Deux appels d’offres pour un même système
En France, le kiosque de Cellebrite a d’abord été testé du côté de Coquelles (62), dans le Pas-de-Calais. Objectif : éplucher les téléphones des passeurs à l’entrée du tunnel sous la Manche, dit-on du côté des autorités. Mais impossible d’en savoir plus sur ces expérimentations. Le service central de la police technique et scientifique ne souhaite pas s’exprimer sur les Ufed car il estime n’avoir « pas assez de recul ». Du côté des tribunaux, le procureur de Boulogne-sur-Mer – dont dépend Coquelles – n’a « aucun élément de réponse » à apporter à StreetPress. Dans la juridiction voisine, à Lille, on oppose une fin de non-recevoir. En plus du Nord, les Ufed ont été testés à Biarritz lors du G7, afin de « traiter les téléphones des personnes gardées à vue », a expliqué la commissaire Clémence Mermet-Grenot à Reporterre. Les retours y ont été jugés « très positifs ». Mais nous n’en saurons également pas plus. Précisons que ces systèmes ont été achetés avant les « tests » du G7.
En juin 2019, deux marchés publics sont conclus entre l’État et Cellebrite.
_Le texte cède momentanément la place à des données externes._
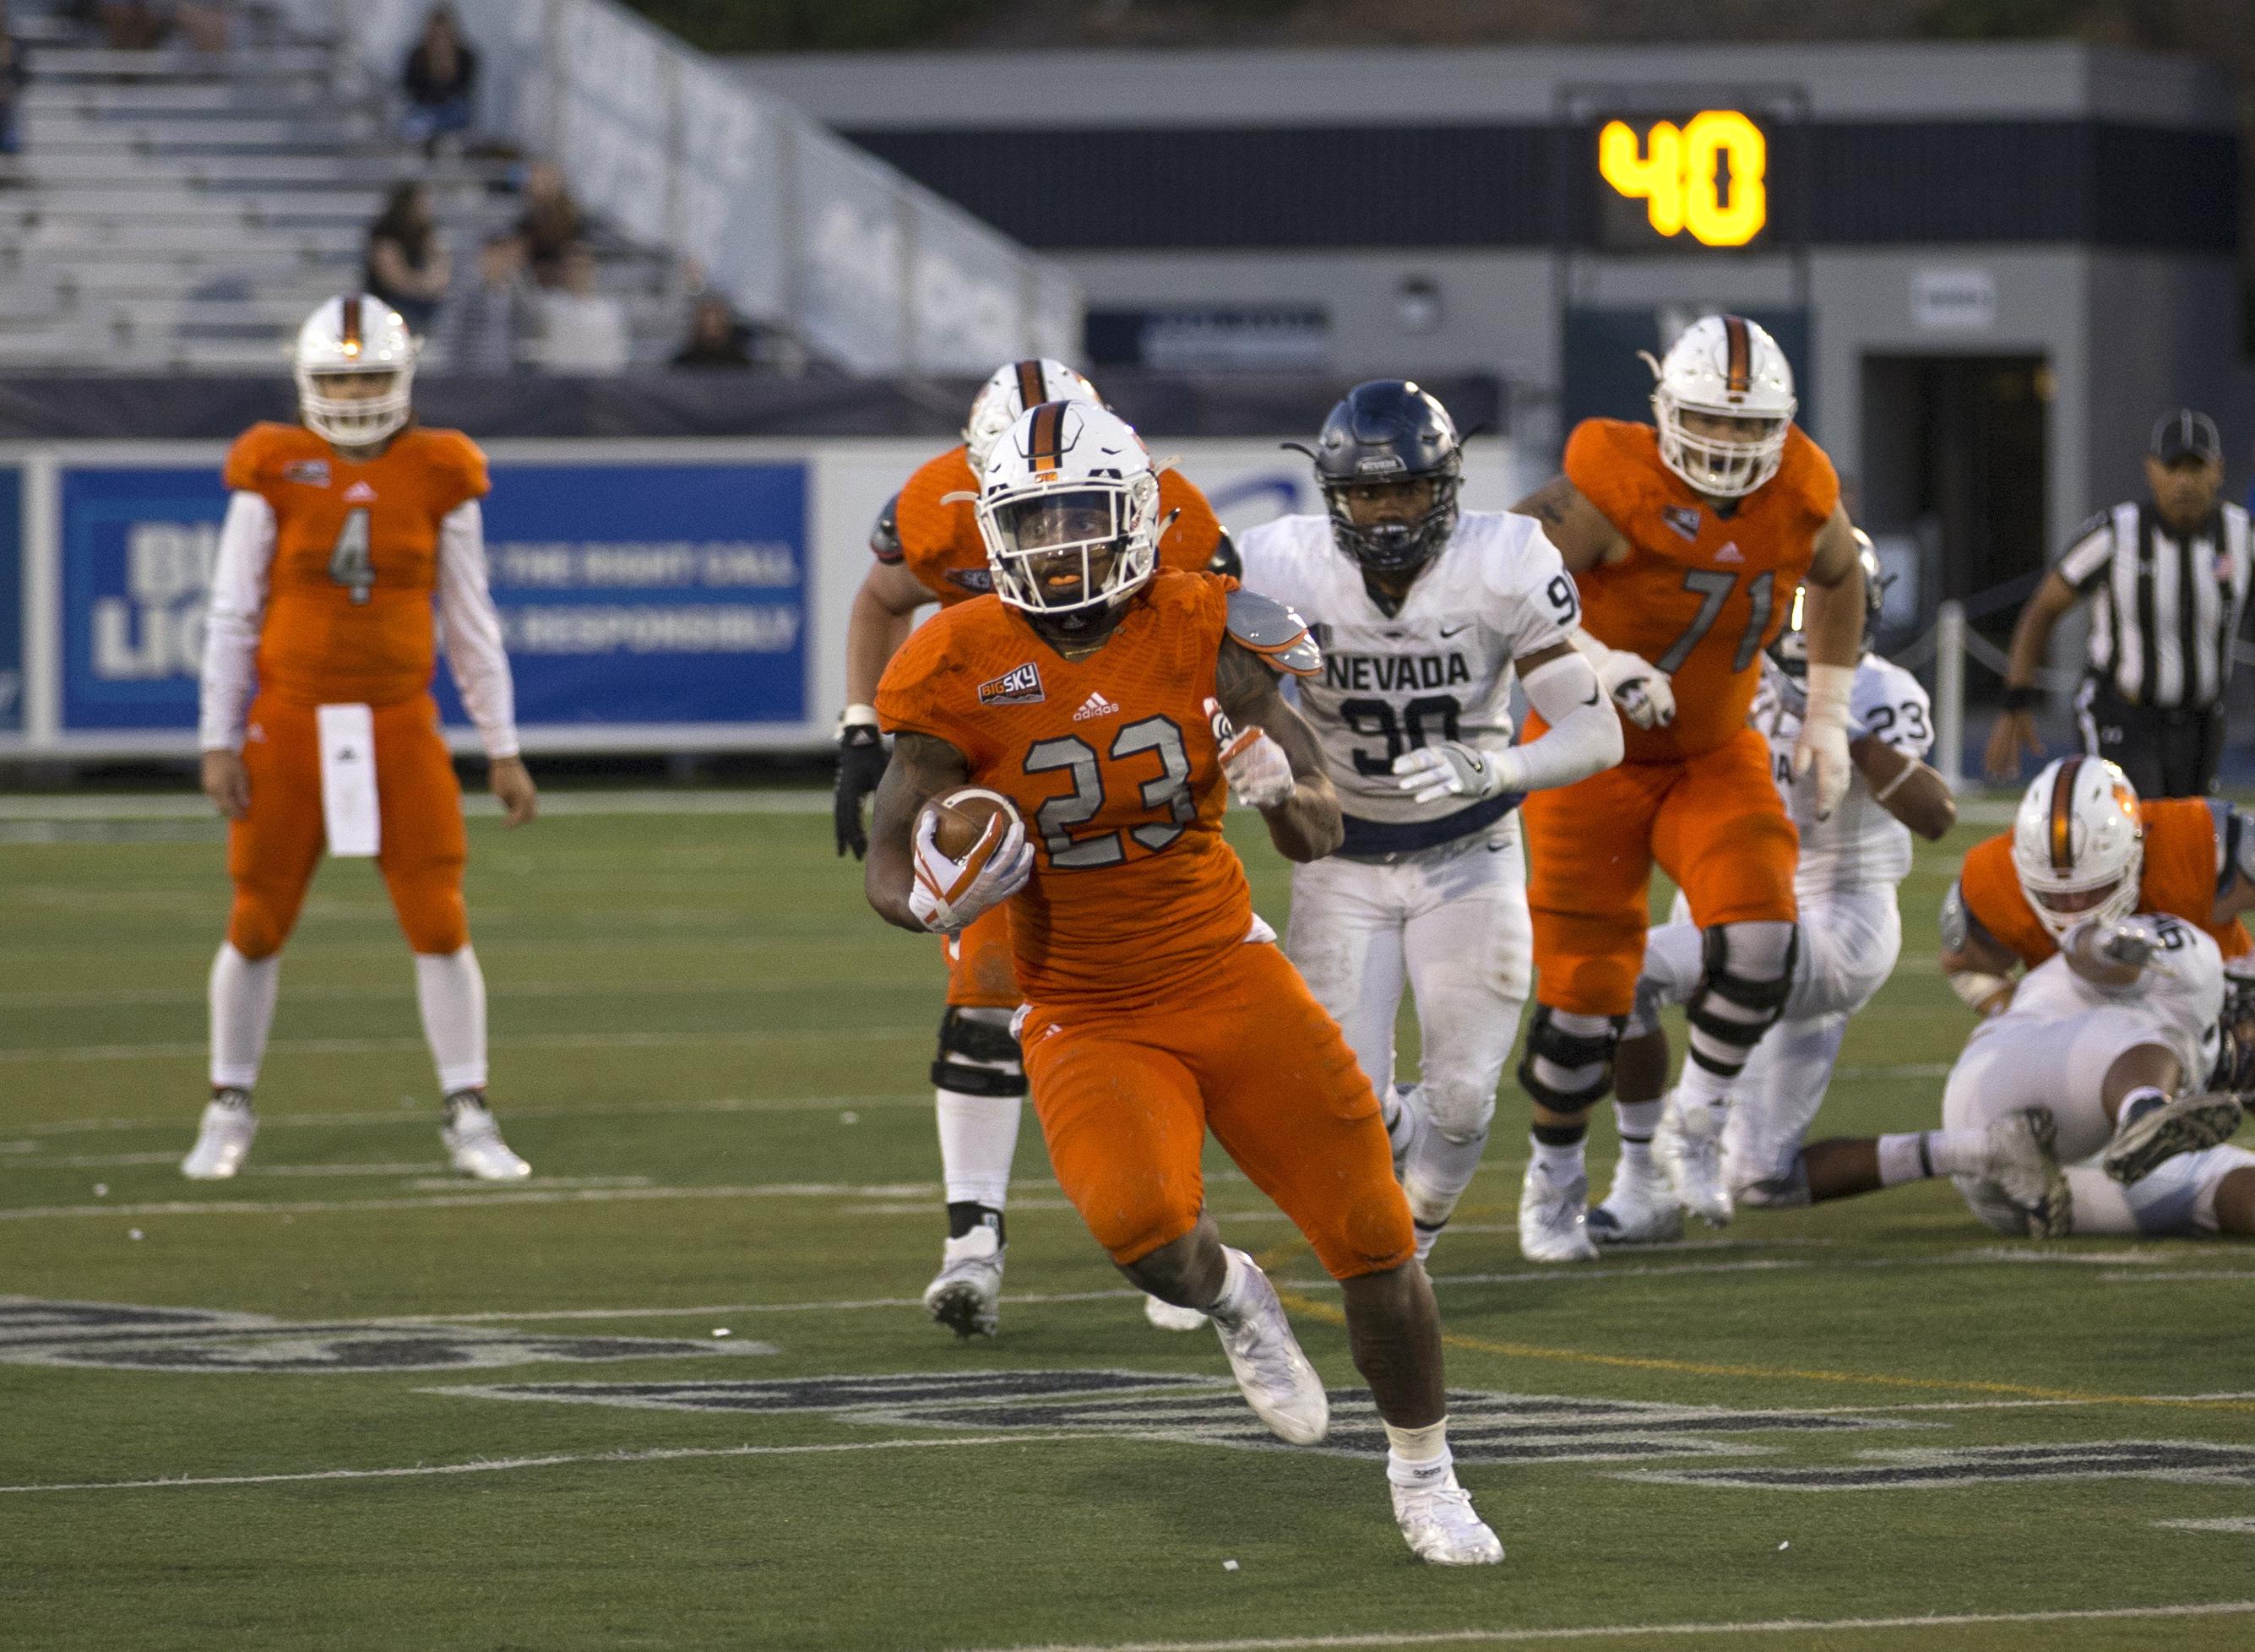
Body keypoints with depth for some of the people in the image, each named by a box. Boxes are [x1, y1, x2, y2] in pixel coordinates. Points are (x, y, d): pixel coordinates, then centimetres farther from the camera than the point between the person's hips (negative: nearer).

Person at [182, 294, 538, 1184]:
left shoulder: (439, 480, 1)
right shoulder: (273, 476, -3)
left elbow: (471, 625, 7)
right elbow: (232, 617, 1)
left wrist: (503, 750, 7)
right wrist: (220, 741, -3)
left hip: (400, 726, 1)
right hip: (292, 721, -1)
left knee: (440, 925, -3)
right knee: (256, 925, 4)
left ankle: (468, 1118, 7)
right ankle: (229, 1111, 20)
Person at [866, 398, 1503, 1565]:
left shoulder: (1202, 636, -6)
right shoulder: (967, 669, -9)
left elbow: (1319, 838, 0)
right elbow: (887, 864, -1)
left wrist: (1281, 789, -23)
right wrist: (935, 904, -24)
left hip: (1228, 976, 2)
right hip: (1089, 1019, -2)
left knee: (1370, 1229, 1)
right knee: (1141, 1226, -29)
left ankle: (1422, 1476, 25)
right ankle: (1231, 1301, 9)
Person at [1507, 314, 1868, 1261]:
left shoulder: (1799, 496, -9)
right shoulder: (1615, 490, -25)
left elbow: (1839, 577, 14)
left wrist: (1828, 713, 11)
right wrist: (1591, 660, -40)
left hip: (1716, 755, 3)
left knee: (1756, 933, -21)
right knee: (1585, 987, -3)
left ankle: (1700, 1112, 4)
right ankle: (1554, 1177, 21)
Le premier concerne la « fourniture d’équipements » pour la police, la gendarmerie, la douane mais aussi l’administration pénitentiaire. Coût de l’opération : plus de cinq millions d’euros. Le second, porte (pour plus de 2 millions d’euros) sur « les mises à jour et les migrations » des systèmes d’extraction et d’analyse de données téléphoniques qui existent déjà en France. Là encore, on retrouve la gendarmerie, la police, la douane mais aussi la Direction de la coopération de sécurité et de défense (DCSD), qui opère à l’international.
Au total, la France a donc passé des commandes d’Ufed à Cellebrite pour sept millions d’euros, et non pas quatre comme la police l’a affirmé à Reporterre. La différence de prix indique-t-elle un nombre total de « kiosques » supérieur aux 500 annoncés dans l’Hexagone ? La police nationale n’a pas répondu à nos questions sur ce point. Du côté de la gendarmerie, on ne souhaite pas non plus s’exprimer sur une question « qui dépasse la seule institution gendarmerie », en raison du marché public commun avec la police. Mais les képis confirment qu’ils utilisent, « entre autres », les Ufed de Cellebrite. Et ce depuis longtemps.